◆ WHAT YOU WILL DO: Nothing but an exact copy of the listing should appear in the response.

*** SUPPLIED MATERIAL ***

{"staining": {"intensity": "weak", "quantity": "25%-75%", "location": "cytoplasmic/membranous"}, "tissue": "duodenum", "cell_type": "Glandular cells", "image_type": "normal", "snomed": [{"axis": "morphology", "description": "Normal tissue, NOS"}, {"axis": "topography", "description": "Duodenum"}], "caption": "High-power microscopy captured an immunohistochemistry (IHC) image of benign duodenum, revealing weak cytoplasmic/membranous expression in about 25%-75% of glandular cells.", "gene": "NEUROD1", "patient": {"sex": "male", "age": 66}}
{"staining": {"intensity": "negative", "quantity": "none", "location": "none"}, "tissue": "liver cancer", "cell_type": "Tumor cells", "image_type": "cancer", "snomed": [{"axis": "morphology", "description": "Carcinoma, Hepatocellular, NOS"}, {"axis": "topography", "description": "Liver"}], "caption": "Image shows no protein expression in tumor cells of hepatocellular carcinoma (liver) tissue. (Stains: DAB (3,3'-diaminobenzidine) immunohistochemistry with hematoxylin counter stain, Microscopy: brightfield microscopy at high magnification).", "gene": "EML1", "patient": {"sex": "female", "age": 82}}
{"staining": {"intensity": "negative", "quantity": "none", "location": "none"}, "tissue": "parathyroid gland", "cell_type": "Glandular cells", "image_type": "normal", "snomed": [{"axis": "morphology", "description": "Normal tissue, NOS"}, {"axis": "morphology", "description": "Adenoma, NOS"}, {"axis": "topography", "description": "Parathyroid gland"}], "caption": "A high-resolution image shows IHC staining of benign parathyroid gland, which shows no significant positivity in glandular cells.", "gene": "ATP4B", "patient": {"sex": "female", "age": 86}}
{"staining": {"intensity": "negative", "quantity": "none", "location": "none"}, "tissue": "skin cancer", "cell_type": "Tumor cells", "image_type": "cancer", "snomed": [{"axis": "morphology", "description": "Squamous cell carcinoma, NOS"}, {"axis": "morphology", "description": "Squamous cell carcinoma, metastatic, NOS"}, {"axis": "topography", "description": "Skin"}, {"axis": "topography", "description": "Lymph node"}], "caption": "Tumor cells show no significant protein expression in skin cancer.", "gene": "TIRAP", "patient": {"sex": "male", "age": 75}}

*** End of SUPPLIED MATERIAL ***

◆ SOLVED EXERCISE:
{"staining": {"intensity": "weak", "quantity": "25%-75%", "location": "cytoplasmic/membranous"}, "tissue": "duodenum", "cell_type": "Glandular cells", "image_type": "normal", "snomed": [{"axis": "morphology", "description": "Normal tissue, NOS"}, {"axis": "topography", "description": "Duodenum"}], "caption": "High-power microscopy captured an immunohistochemistry (IHC) image of benign duodenum, revealing weak cytoplasmic/membranous expression in about 25%-75% of glandular cells.", "gene": "NEUROD1", "patient": {"sex": "male", "age": 66}}
{"staining": {"intensity": "negative", "quantity": "none", "location": "none"}, "tissue": "liver cancer", "cell_type": "Tumor cells", "image_type": "cancer", "snomed": [{"axis": "morphology", "description": "Carcinoma, Hepatocellular, NOS"}, {"axis": "topography", "description": "Liver"}], "caption": "Image shows no protein expression in tumor cells of hepatocellular carcinoma (liver) tissue. (Stains: DAB (3,3'-diaminobenzidine) immunohistochemistry with hematoxylin counter stain, Microscopy: brightfield microscopy at high magnification).", "gene": "EML1", "patient": {"sex": "female", "age": 82}}
{"staining": {"intensity": "negative", "quantity": "none", "location": "none"}, "tissue": "parathyroid gland", "cell_type": "Glandular cells", "image_type": "normal", "snomed": [{"axis": "morphology", "description": "Normal tissue, NOS"}, {"axis": "morphology", "description": "Adenoma, NOS"}, {"axis": "topography", "description": "Parathyroid gland"}], "caption": "A high-resolution image shows IHC staining of benign parathyroid gland, which shows no significant positivity in glandular cells.", "gene": "ATP4B", "patient": {"sex": "female", "age": 86}}
{"staining": {"intensity": "negative", "quantity": "none", "location": "none"}, "tissue": "skin cancer", "cell_type": "Tumor cells", "image_type": "cancer", "snomed": [{"axis": "morphology", "description": "Squamous cell carcinoma, NOS"}, {"axis": "morphology", "description": "Squamous cell carcinoma, metastatic, NOS"}, {"axis": "topography", "description": "Skin"}, {"axis": "topography", "description": "Lymph node"}], "caption": "Tumor cells show no significant protein expression in skin cancer.", "gene": "TIRAP", "patient": {"sex": "male", "age": 75}}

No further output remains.